Полноторие - страница 2



– Бабушка, модель, дедушка, скульптор. Известный мастер. Иллюстрации с его работами. Дому тысяча лет.

– Тысяча? – потрясённо переспрашивает Ника.

– Mille, – торжественно подтверждает Валентино.

Из мастерской есть свой выход на улицу. И это те амбарные ворота, которые они видели, когда подошли к дому. Между створками ворот легко можно просунуть палец, чтобы, например, пригрозить соседскому мальчишке, решившему разглядеть мастерскую в щёлочку. Никаких мальчишек, да и вообще никаких людей на улице нет. Но щели есть, и сквозь них прохладный ночной апрельский воздух свободно проникает в мастерскую и так же свободно выходит из неё обратно, прихватив с собой то тепло, которое вообще-то могло бы и остаться, и никуда не уходить их этого просторного помещения.

Валентино, окончив рассказ о своих предках, ведёт их вглубь мастерской, где они видят справа пять ступенек, ведущих в дальний конец помещения. Слева же тоже есть ступеньки, ведущие куда-то вниз, в подполье. Сколько этих ступенек, им не видно, поскольку ступени тонут в темноте грота. Поднявшись по ступенькам справа, компания оказывается под низкими сводами, образованными старыми, почти чёрными деревянными балками, держащими потолок.

Лора пытается сориентироваться в пространстве: «Это получается, над нами кухня с пауками? Или уже первая спальня?» Ей не по себе.

Они стоят под этими черными балками и любуются на гигантскую кровать, накрытую какими-то одеялами и покрывалами так, что кажется, что там уже кто-то лежит. Под потолком маленькое окошко. По идее оно должно смотреть на внутренний дворик, но заглянуть в него и проверить эту версию не представляется возможным.

Трое друзей растерянно смотрят друг на друга. Всем хочется выйти отсюда и поселиться в маленькой спальне на верхнем этаже, но понятно, что эту огромную кровать в мастерской придётся занять супружеской паре, поскольку оставлять здесь одинокую Нику наверняка запрещено какой-нибудь конвенцией по правам человека.

Они ошарашенно возвращаются на крыльцо, вслед на невозмутимым Валентино.
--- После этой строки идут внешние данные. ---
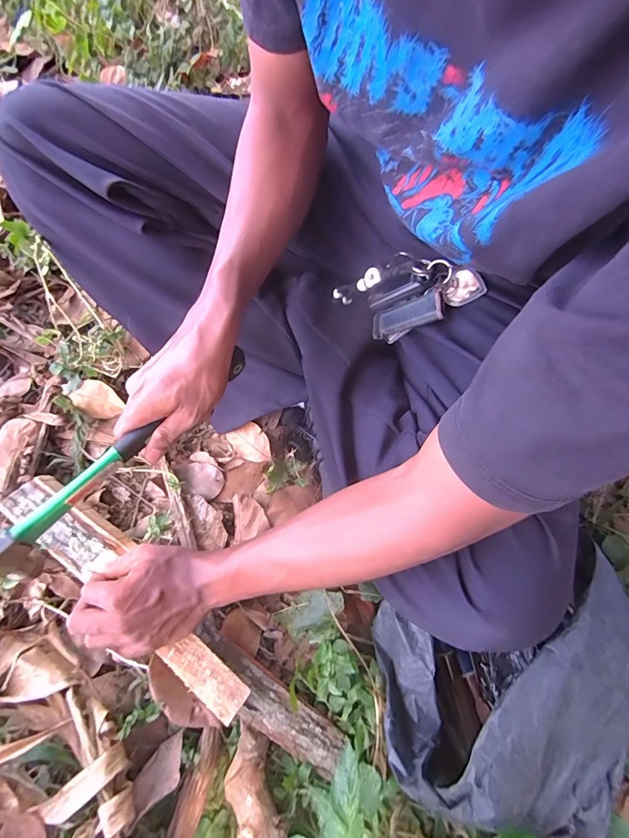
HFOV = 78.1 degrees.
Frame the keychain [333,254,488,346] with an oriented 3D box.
[{"bbox_3d":[0.096,-0.146,0.414,0.125,0.043,0.139,-46,54,20],"label":"keychain"}]

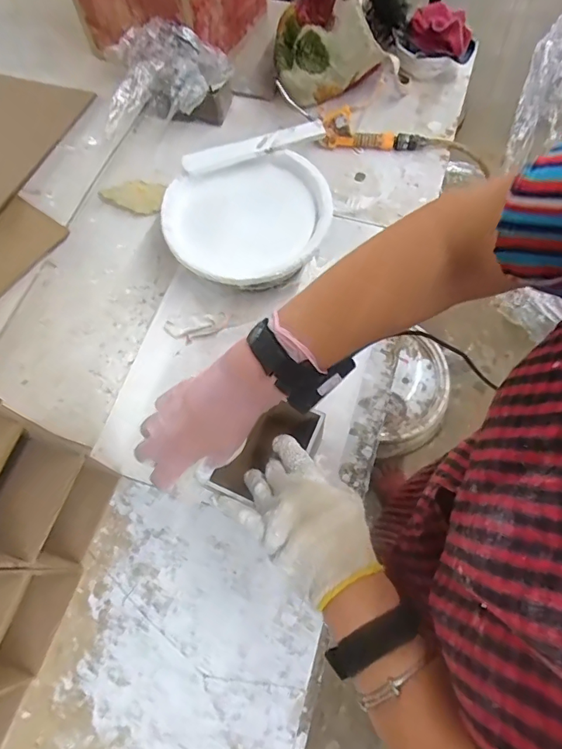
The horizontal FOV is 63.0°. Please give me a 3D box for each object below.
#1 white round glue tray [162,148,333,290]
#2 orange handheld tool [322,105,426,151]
[{"bbox_3d":[-0.045,-0.215,0.616,0.204,0.033,0.211,20,71,15],"label":"white round glue tray"},{"bbox_3d":[0.147,-0.393,0.740,0.176,0.039,0.046,4,68,4],"label":"orange handheld tool"}]

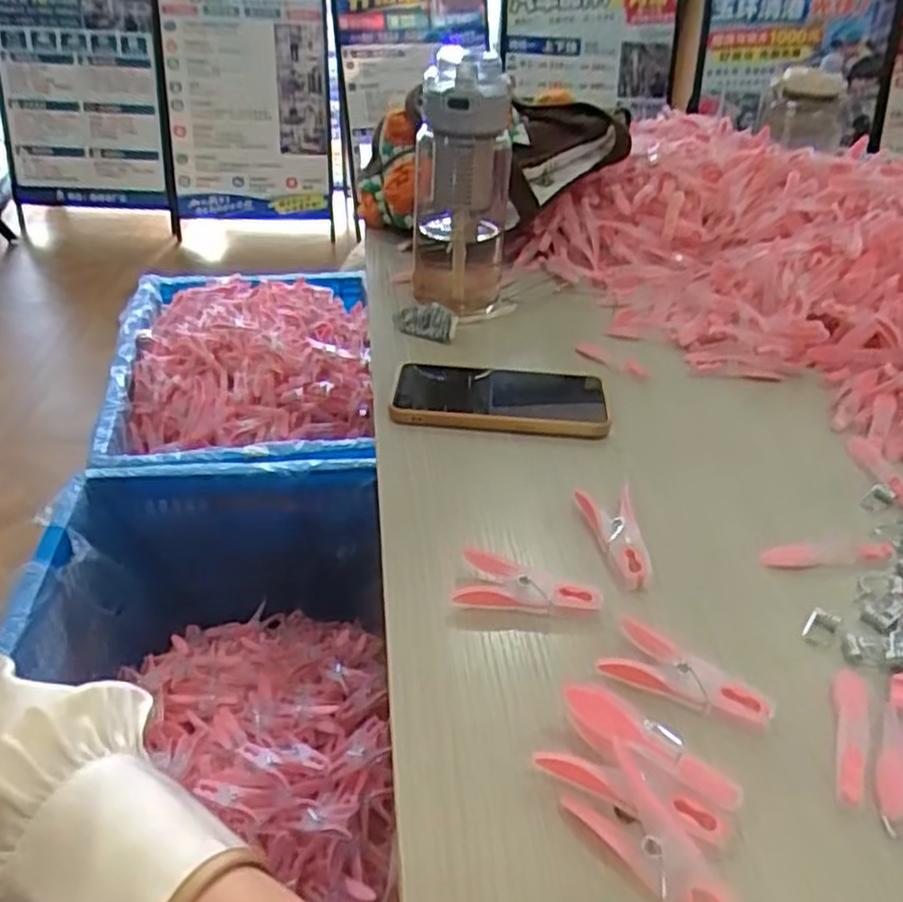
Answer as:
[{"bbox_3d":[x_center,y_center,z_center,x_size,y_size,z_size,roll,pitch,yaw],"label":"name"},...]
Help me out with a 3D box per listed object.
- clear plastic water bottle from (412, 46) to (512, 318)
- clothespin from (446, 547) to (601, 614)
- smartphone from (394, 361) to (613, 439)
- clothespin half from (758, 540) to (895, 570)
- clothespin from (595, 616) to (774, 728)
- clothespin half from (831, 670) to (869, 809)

Он ещё раз интересуется, где же их машина.

Лора, наплевав на правила грамматики, сообщает:

– Меркато!

Что в её памяти отпечаталось как «рынок».

Валентино, понимающе кивая, садится в старый потрёпанный универсал, стоящий у входа, и машет Алексу рукой, приглашая присоединиться.

Алекс умоляюще смотрит на Лору, поскольку оставаться один на один и как-то коммуницировать с этим чудным Валентино выше его возможностей. Лора покорно идёт к машине, но Ника, сиротливо стоящая на крыльце, пугается:

– Ты же не оставишь меня одну тут? Мне страшно!

– Ну, поехали с нами.

– Тогда чемоданы не влезут!

– Да мы быстро, держись.

В зеркале заднего вида тоненькая фигурка Ники так и стоит на крыльце, не решаясь войти в дом.

Валентино, лихо закладывая то влево, то вправо, чуть шаркая потёртым бампером об углы домов на поворотах, вывозит их в мир огней и людей. Огней, кстати, стало ещё меньше, а примеченный ими ресторан уже был закрыт.

После того, как все чемоданы были перегружены, доставлены и размещены в новообретённом жилье, Ника, настрадавшаяся и замёрзшая, пытается выяснить у Валентино, где можно поужинать. На что он с искренним сочувствием при помощи жестов и мимики объяснил, что всё уже закрыто, теперь только утром. Привыкшие к круглосуточному доступу к еде москвичи были изрядно подавлены печальной новостью. Валентино, любезность которого была, видимо, безграничной, пригласил их в гости.